Reformaram a mesa do consultório em que realizo os atendimentos.

É imprescindível que a ambiguidade (duplo sentido) seja evitada, de maneira que dificuldades de
entendimento não sejam provocadas. Para tal, a referência a constituintes de uma sentença deve ser feita com
clareza. Perceba que “em que” pode se referir à “mesa” e ao “consultório”. Para se evitar a ambiguidade,
recomenda-se:

 Reformaram a mesa do consultório no qual realizo os atendimentos. (Retomada ao “consultório”)


 Reformaram a mesa do consultório na qual realizo os atendimentos. (Retomada à “mesa”)

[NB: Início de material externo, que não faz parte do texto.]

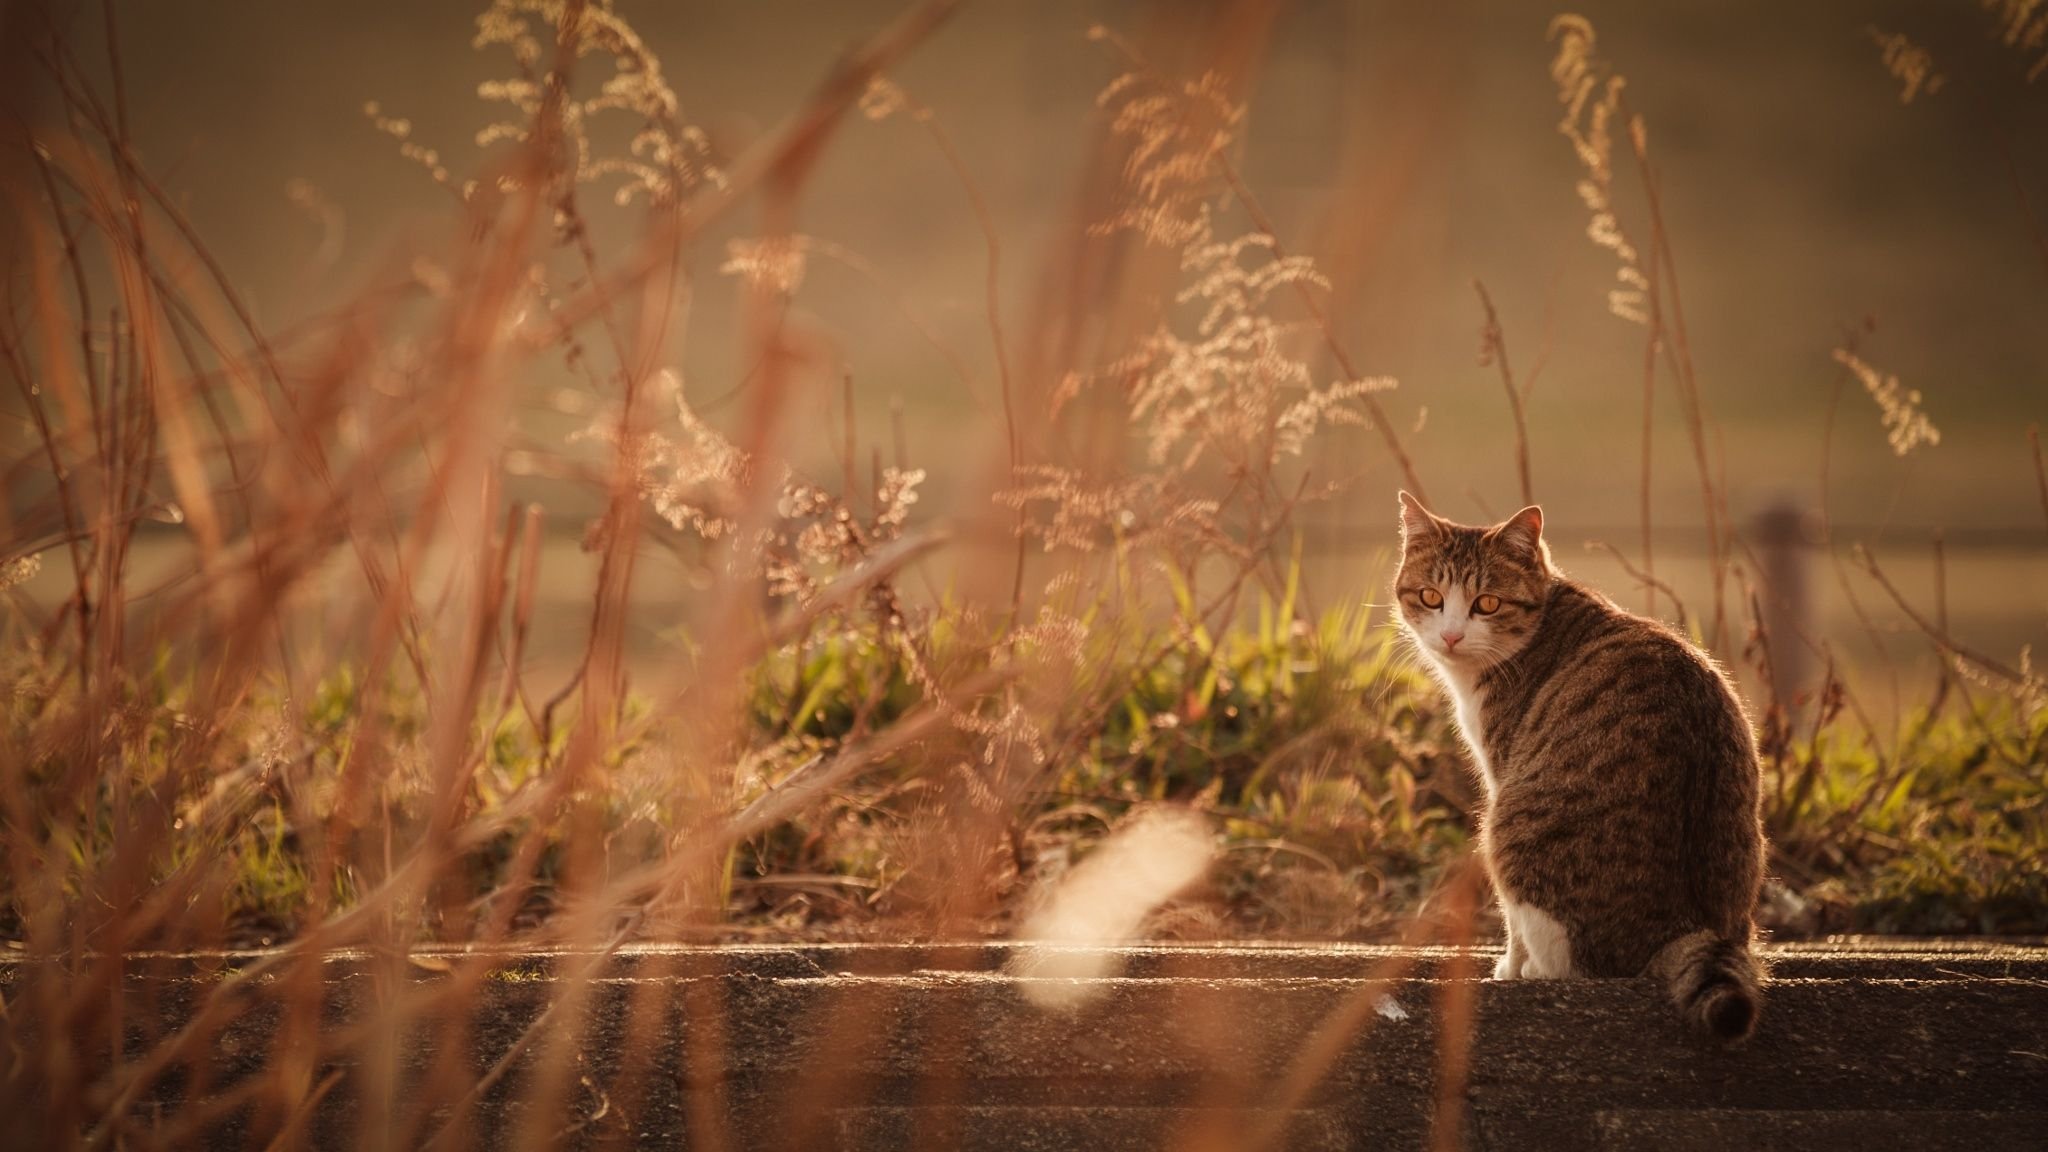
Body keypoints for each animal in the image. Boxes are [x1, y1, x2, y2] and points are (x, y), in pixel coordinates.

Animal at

Vale elucidar que a ambiguidade e as sentenças desintegradas são utilizadas de modo constante pela
Literatura. Nesse caso, são adequadamente elaboradas, com propósitos bem definidos, para gerarem efeitos de
sentido variados, provocando múltiplas interpretações. Cabe reiterar que, exceto no domínio literário, devem ser
evitadas em situações formais de uso da língua.

e) Paralelismo inadequado:

O filme tem três horas de duração e muita complicação.

O encadeamento de ideias, quando congruentes, necessita ser apresentado de modo sequencial. Note, na
sentença em questão, que os complementos oriundos do verbo “ter” possuem características sintáticas
diferenciadas. O número de horas do filme se equivaleu à avaliação feita em relação a ele. Nesse sentido, não
pode haver paralelismo entre ideias que não se complementam. Sugerem-se, então:

 O filme tem três horas e meia de duração e é muito complicado.


 O filme é muito longo e complicado.

Na primeira opção, foi colocado o verbo “é” para a adequada referência da característica (muito complicado)
ao sujeito (filme). Já na segunda, as informações sobre o filme foram transformadas em formas equivalentes
(adjetivos), que complementam o sentido do mesmo verbo: “é”. Em suma, é crucial a construção adequada de
sentenças, de modo que os objetivos comunicativos sejam alcançados.